§ EXERCISE MATERIALS
+ + +

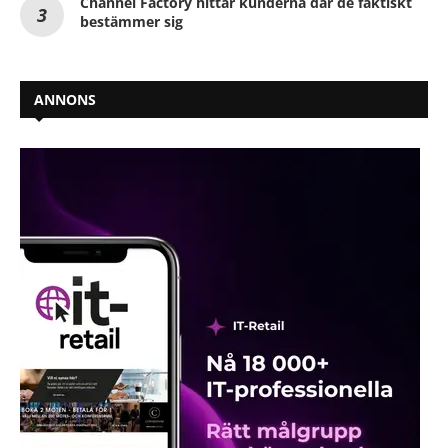
Channel Factory hittar kunderna där de faktiskt
bestämmer sig
ANNONS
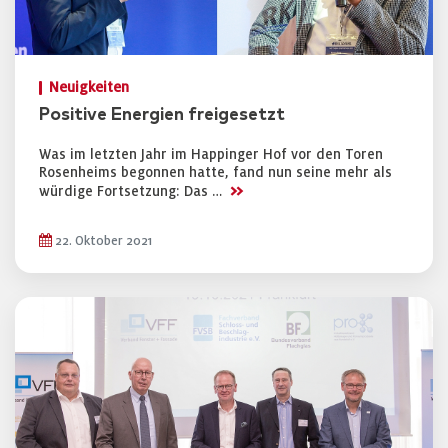
Neuigkeiten
Positive Energien freigesetzt
Was im letzten Jahr im Happinger Hof vor den Toren
Rosenheims begonnen hatte, fand nun seine mehr als
>>
würdige Fortsetzung: Das …
22. Oktober 2021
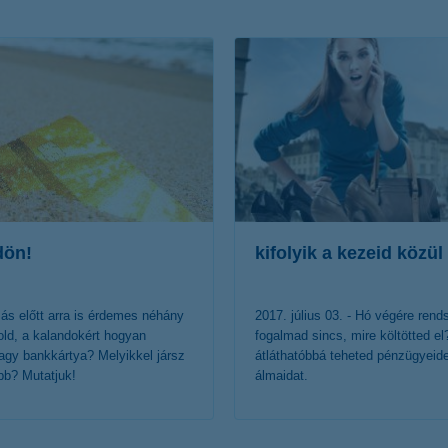
érdekel a cikk
dön!
kifolyik a kezeid közül
azás előtt arra is érdemes néhány
2017. július 03. - Hó végére ren
ld, a kalandokért hogyan
fogalmad sincs, mire költötted e
vagy bankkártya? Melyikkel jársz
átláthatóbbá teheted pénzügyeid
bb? Mutatjuk!
álmaidat.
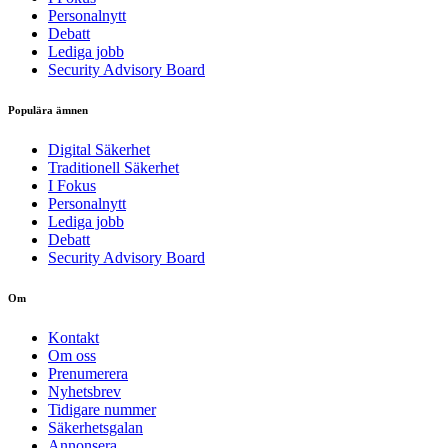
Personalnytt
Debatt
Lediga jobb
Security Advisory Board
Populära ämnen
Digital Säkerhet
Traditionell Säkerhet
I Fokus
Personalnytt
Lediga jobb
Debatt
Security Advisory Board
Om
Kontakt
Om oss
Prenumerera
Nyhetsbrev
Tidigare nummer
Säkerhetsgalan
Annonsera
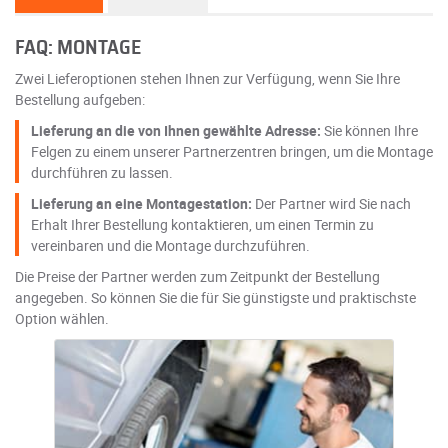
FAQ: MONTAGE
Zwei Lieferoptionen stehen Ihnen zur Verfügung, wenn Sie Ihre
Bestellung aufgeben:
Lieferung an die von Ihnen gewählte Adresse:
Sie können Ihre
Felgen zu einem unserer Partnerzentren bringen, um die Montage
durchführen zu lassen.
Lieferung an eine Montagestation:
Der Partner wird Sie nach
Erhalt Ihrer Bestellung kontaktieren, um einen Termin zu
vereinbaren und die Montage durchzuführen.
Die Preise der Partner werden zum Zeitpunkt der Bestellung
angegeben. So können Sie die für Sie günstigste und praktischste
Option wählen.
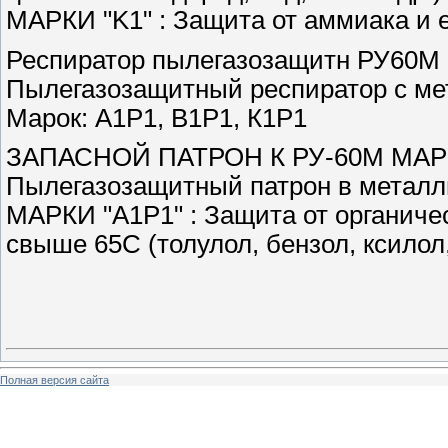
МАРКИ "K1" : Защита от аммиака и 
Респиратор пылегазозащитн РУ60М
Пылегазозащитный респиратор с ме
Марок: А1Р1, В1Р1, К1Р1
ЗАПАСНОЙ ПАТРОН К РУ-60М МАРК
Пылегазозащитный патрон в металл
МАРКИ "А1Р1" : Защита от органичес
свыше 65С (толулол, бензол, ксилол,
Полная версия сайта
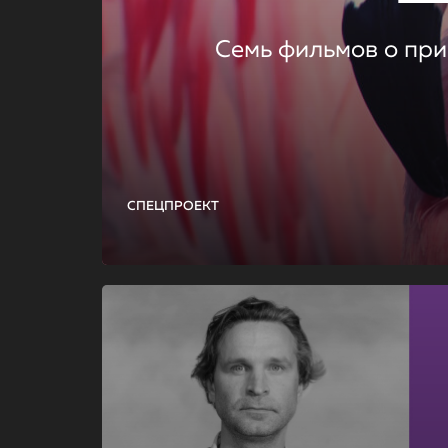
Семь фильмов о при
СПЕЦПРОЕКТ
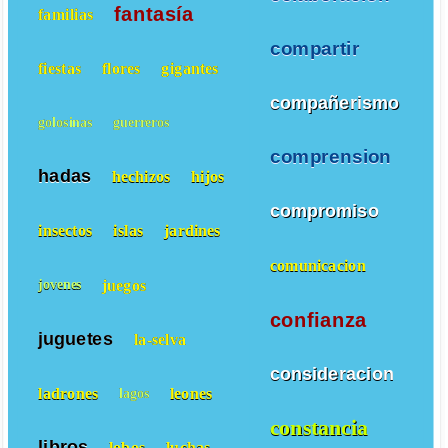
fantasía
familias
compartir
fiestas
flores
gigantes
compañerismo
golosinas
guerreros
comprension
hadas
hechizos
hijos
compromiso
insectos
islas
jardines
comunicacion
juegos
jovenes
confianza
juguetes
la-selva
consideracion
ladrones
leones
lagos
constancia
libros
lobos
luchas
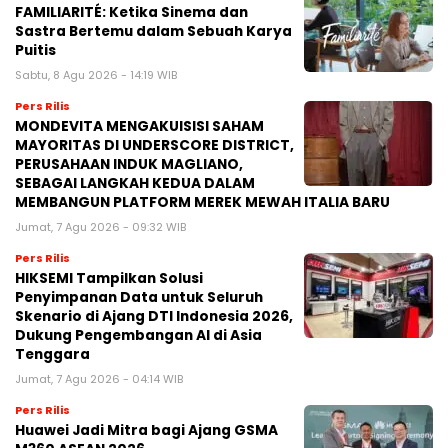
FAMILIARITÉ: Ketika Sinema dan
Sastra Bertemu dalam Sebuah Karya
Puitis
Sabtu, 8 Agu 2026 - 14:19 WIB
Pers Rilis
MONDEVITA MENGAKUISISI SAHAM
MAYORITAS DI UNDERSCORE DISTRICT,
PERUSAHAAN INDUK MAGLIANO,
SEBAGAI LANGKAH KEDUA DALAM
MEMBANGUN PLATFORM MEREK MEWAH ITALIA BARU
Jumat, 7 Agu 2026 - 09:32 WIB
Pers Rilis
HIKSEMI Tampilkan Solusi
Penyimpanan Data untuk Seluruh
Skenario di Ajang DTI Indonesia 2026,
Dukung Pengembangan AI di Asia
Tenggara
Jumat, 7 Agu 2026 - 04:14 WIB
Pers Rilis
Huawei Jadi Mitra bagi Ajang GSMA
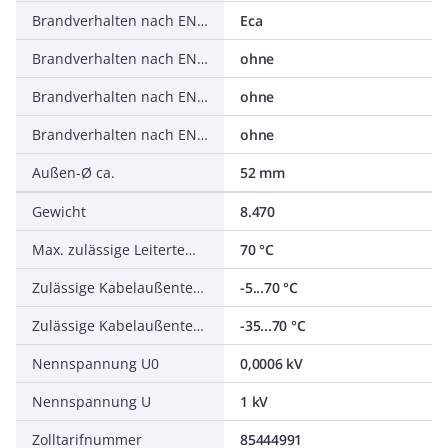
Brandverhalten nach EN 13501-6: Klasse
Eca
Brandverhalten nach EN 13501-6: Rauchentwicklung
ohne
Brandverhalten nach EN 13501-6: Abtropfverhalten
ohne
Brandverhalten nach EN 13501-6: Säureentwicklung
ohne
Außen-Ø ca.
52 mm
Gewicht
8.470
Max. zulässige Leitertemperatur
70 °C
Zulässige Kabelaußentemperatur bei Montage/Handling
-5...70 °C
Zulässige Kabelaußentemperatur nach Montage ohne Erschütterung
-35...70 °C
Nennspannung U0
0,0006 kV
Nennspannung U
1 kV
Zolltarifnummer
85444991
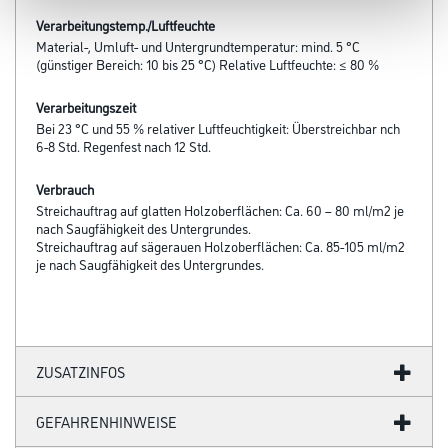
Verarbeitungstemp./Luftfeuchte
Material-, Umluft- und Untergrundtemperatur: mind. 5 °C
(günstiger Bereich: 10 bis 25 °C) Relative Luftfeuchte: ≤ 80 %
Verarbeitungszeit
Bei 23 °C und 55 % relativer Luftfeuchtigkeit: Überstreichbar nch
6-8 Std. Regenfest nach 12 Std.
Verbrauch
Streichauftrag auf glatten Holzoberflächen: Ca. 60 – 80 ml/m2 je
nach Saug­fähig­keit des Untergrundes.
Streichauftrag auf sägerauen Holzoberflächen: Ca. 85-105 ml/m2
je nach Saugfähigkeit des Untergrundes.
ZUSATZINFOS
GEFAHRENHINWEISE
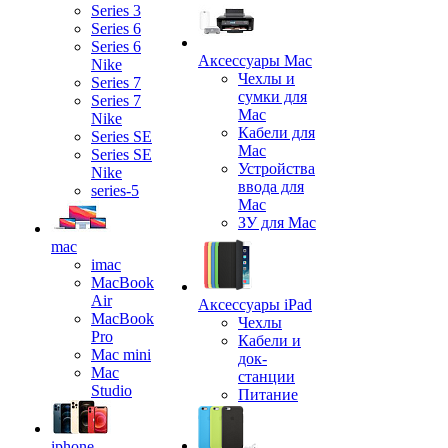
Series 3
Series 6
Series 6
Аксессуары Mac
Nike
Чехлы и
Series 7
сумки для
Series 7
Mac
Nike
Кабели для
Series SE
Mac
Series SE
Устройства
Nike
ввода для
series-5
Mac
ЗУ для Mac
mac
imac
MacBook
Air
Аксессуары iPad
MacBook
Чехлы
Pro
Кабели и
Mac mini
док-
Mac
станции
Studio
Питание
iphone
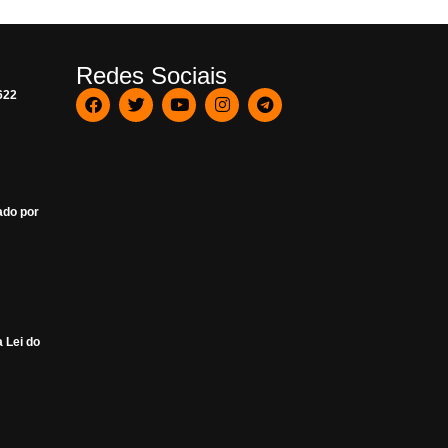
Redes Sociais
622
ado por
 Lei do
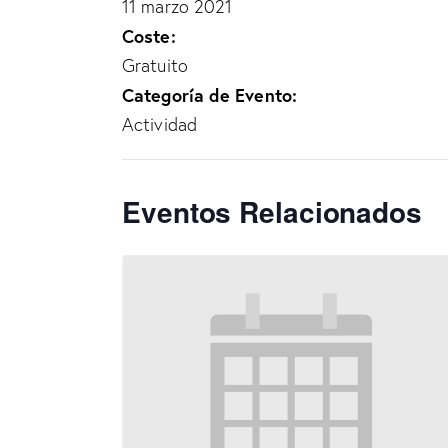
11 marzo 2021
Coste:
Gratuito
Categoría de Evento:
Actividad
Eventos Relacionados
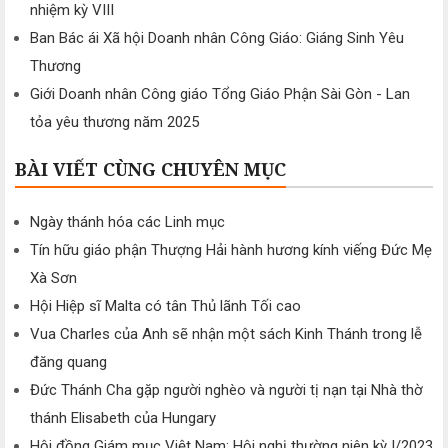
nhiệm kỳ VIII
Ban Bác ái Xã hội Doanh nhân Công Giáo: Giáng Sinh Yêu
Thương
Giới Doanh nhân Công giáo Tổng Giáo Phận Sài Gòn - Lan
tỏa yêu thương năm 2025
BÀI VIẾT CÙNG CHUYÊN MỤC
Ngày thánh hóa các Linh mục
Tín hữu giáo phận Thượng Hải hành hương kính viếng Đức Mẹ
Xà Sơn
Hội Hiệp sĩ Malta có tân Thủ lãnh Tối cao
Vua Charles của Anh sẽ nhận một sách Kinh Thánh trong lễ
đăng quang
Đức Thánh Cha gặp người nghèo và người tị nạn tại Nhà thờ
thánh Elisabeth của Hungary
Hội đồng Giám mục Việt Nam: Hội nghị thường niên kỳ I/2023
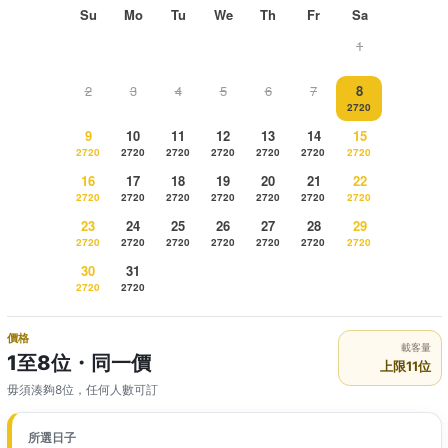
Su
Mo
Tu
We
Th
Fr
Sa
1
2
3
4
5
6
7
8
2720
9
10
11
12
13
14
15
2720
2720
2720
2720
2720
2720
2720
16
17
18
19
20
21
22
2720
2720
2720
2720
2720
2720
2720
23
24
25
26
27
28
29
2720
2720
2720
2720
2720
2720
2720
30
31
2720
2720
價格
載客量
1至8位・同一價
上限11位
毋須湊夠8位，任何人數可訂
所選日子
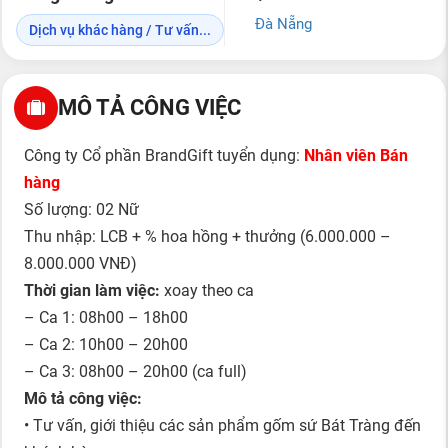
Đà Nẵng
Dịch vụ khác hàng / Tư vấn...
MÔ TẢ CÔNG VIỆC
Công ty Cổ phần BrandGift tuyển dụng:
Nhân viên Bán
hàng
Số lượng: 02 Nữ
Thu nhập: LCB + % hoa hồng + thưởng (6.000.000 –
8.000.000 VNĐ)
Thời gian làm việc:
xoay theo ca
– Ca 1: 08h00 – 18h00
– Ca 2: 10h00 – 20h00
– Ca 3: 08h00 – 20h00 (ca full)
Mô tả công việc:
• Tư vấn, giới thiệu các sản phẩm gốm sứ Bát Tràng đến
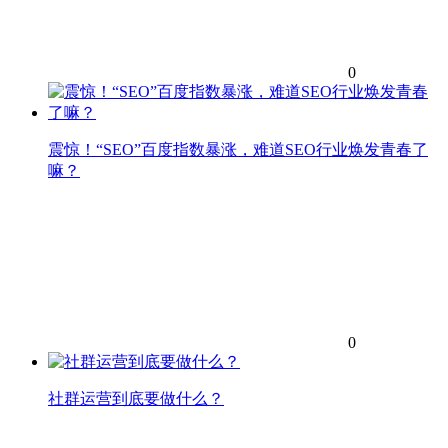
0
震惊！“SEO”百度指数暴涨，难道SEO行业焕发青春了
嘛？
0
社群运营到底要做什么？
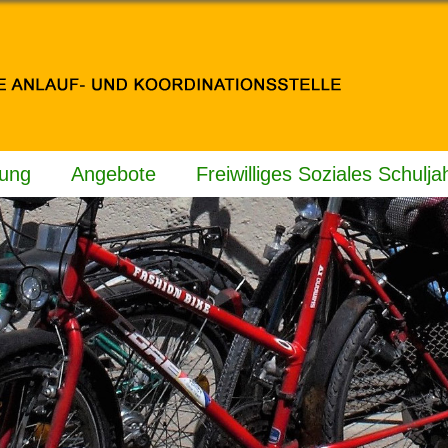
tung
Angebote
Freiwilliges Soziales Schulja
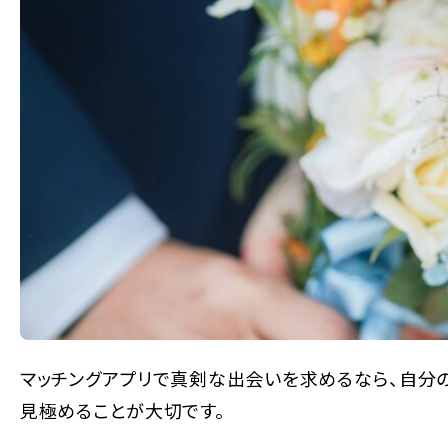
マッチングアプリで真剣な出会いを求めるなら、自分
見極めることが大切です。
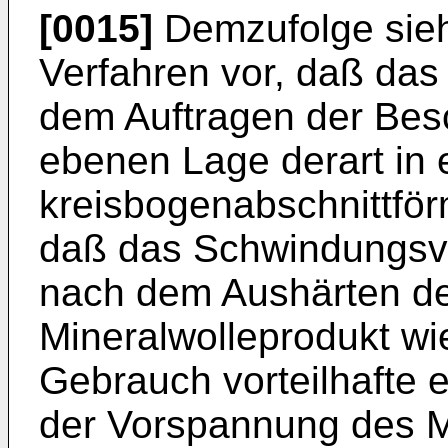
[0015]
Demzufolge sie
Verfahren vor, daß das
dem Auftragen der Bes
ebenen Lage derart in 
kreisbogenabschnittför
daß das Schwindungsve
nach dem Aushärten de
Mineralwolleprodukt wie
Gebrauch vorteilhafte 
der Vorspannung des M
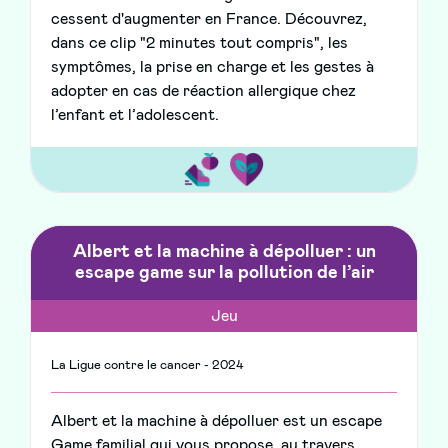
cessent d'augmenter en France. Découvrez,
dans ce clip "2 minutes tout compris", les
symptômes, la prise en charge et les gestes à
adopter en cas de réaction allergique chez
l’enfant et l’adolescent.
Albert et la machine à dépolluer : un
escape game sur la pollution de l’air
Jeu
La Ligue contre le cancer - 2024
Albert et la machine à dépolluer est un escape
Game familial qui vous propose, au travers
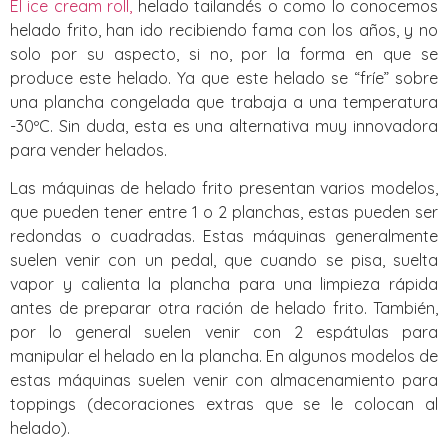
El ice cream roll,
helado tailandés o como lo conocemos
helado frito, han ido recibiendo fama con los años, y no
solo por su aspecto, si no, por la forma en que se
produce este helado. Ya que este helado se “fríe” sobre
una plancha congelada que trabaja a una temperatura
-30ºC. Sin duda, esta es una alternativa muy innovadora
para vender helados.
Las máquinas de helado frito presentan varios modelos,
que pueden tener entre 1 o 2 planchas, estas pueden ser
redondas o cuadradas. Estas máquinas generalmente
suelen venir con un pedal, que cuando se pisa, suelta
vapor y calienta la plancha para una limpieza rápida
antes de preparar otra ración de helado frito. También,
por lo general suelen venir con 2 espátulas para
manipular el helado en la plancha. En algunos modelos de
estas máquinas suelen venir con almacenamiento para
toppings (decoraciones extras que se le colocan al
helado).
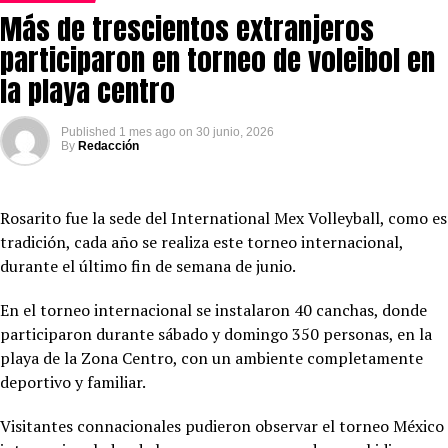
Más de trescientos extranjeros
participaron en torneo de voleibol en
la playa centro
Published
1 mes ago
on
30 junio, 2026
By
Redacción
Rosarito fue la sede del International Mex Volleyball, como es
tradición, cada año se realiza este torneo internacional,
durante el último fin de semana de junio.
En el torneo internacional se instalaron 40 canchas, donde
participaron durante sábado y domingo 350 personas, en la
playa de la Zona Centro, con un ambiente completamente
deportivo y familiar.
Visitantes connacionales pudieron observar el torneo México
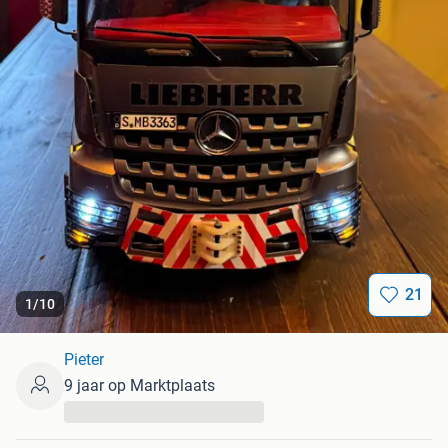
21
1
/
10
Pieter
9 jaar op Marktplaats
...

+ + +

§ EXERCISE DETAILS
Reproduce the material verbatim between the line that contains "Redes Sociais" and the line that contains "Bát Tràng đến", both lines included. Omit the picture markers.

§ ANSWER TO THE PROBLEM
Redes Sociais
622
ado por
 Lei do
11 marzo 2021
Coste:
Gratuito
Categoría de Evento:
Actividad
Eventos Relacionados
nhiệm kỳ VIII
Ban Bác ái Xã hội Doanh nhân Công Giáo: Giáng Sinh Yêu
Thương
Giới Doanh nhân Công giáo Tổng Giáo Phận Sài Gòn - Lan
tỏa yêu thương năm 2025
BÀI VIẾT CÙNG CHUYÊN MỤC
Ngày thánh hóa các Linh mục
Tín hữu giáo phận Thượng Hải hành hương kính viếng Đức Mẹ
Xà Sơn
Hội Hiệp sĩ Malta có tân Thủ lãnh Tối cao
Vua Charles của Anh sẽ nhận một sách Kinh Thánh trong lễ
đăng quang
Đức Thánh Cha gặp người nghèo và người tị nạn tại Nhà thờ
thánh Elisabeth của Hungary
Hội đồng Giám mục Việt Nam: Hội nghị thường niên kỳ I/2023
Su
Mo
Tu
We
Th
Fr
Sa
1
2
3
4
5
6
7
8
2720
9
10
11
12
13
14
15
2720
2720
2720
2720
2720
2720
2720
16
17
18
19
20
21
22
2720
2720
2720
2720
2720
2720
2720
23
24
25
26
27
28
29
2720
2720
2720
2720
2720
2720
2720
30
31
2720
2720
價格
載客量
1至8位・同一價
上限11位
毋須湊夠8位，任何人數可訂
所選日子
Đà Nẵng
Dịch vụ khác hàng / Tư vấn...
MÔ TẢ CÔNG VIỆC
Công ty Cổ phần BrandGift tuyển dụng:
Nhân viên Bán
hàng
Số lượng: 02 Nữ
Thu nhập: LCB + % hoa hồng + thưởng (6.000.000 –
8.000.000 VNĐ)
Thời gian làm việc:
xoay theo ca
– Ca 1: 08h00 – 18h00
– Ca 2: 10h00 – 20h00
– Ca 3: 08h00 – 20h00 (ca full)
Mô tả công việc:
• Tư vấn, giới thiệu các sản phẩm gốm sứ Bát Tràng đến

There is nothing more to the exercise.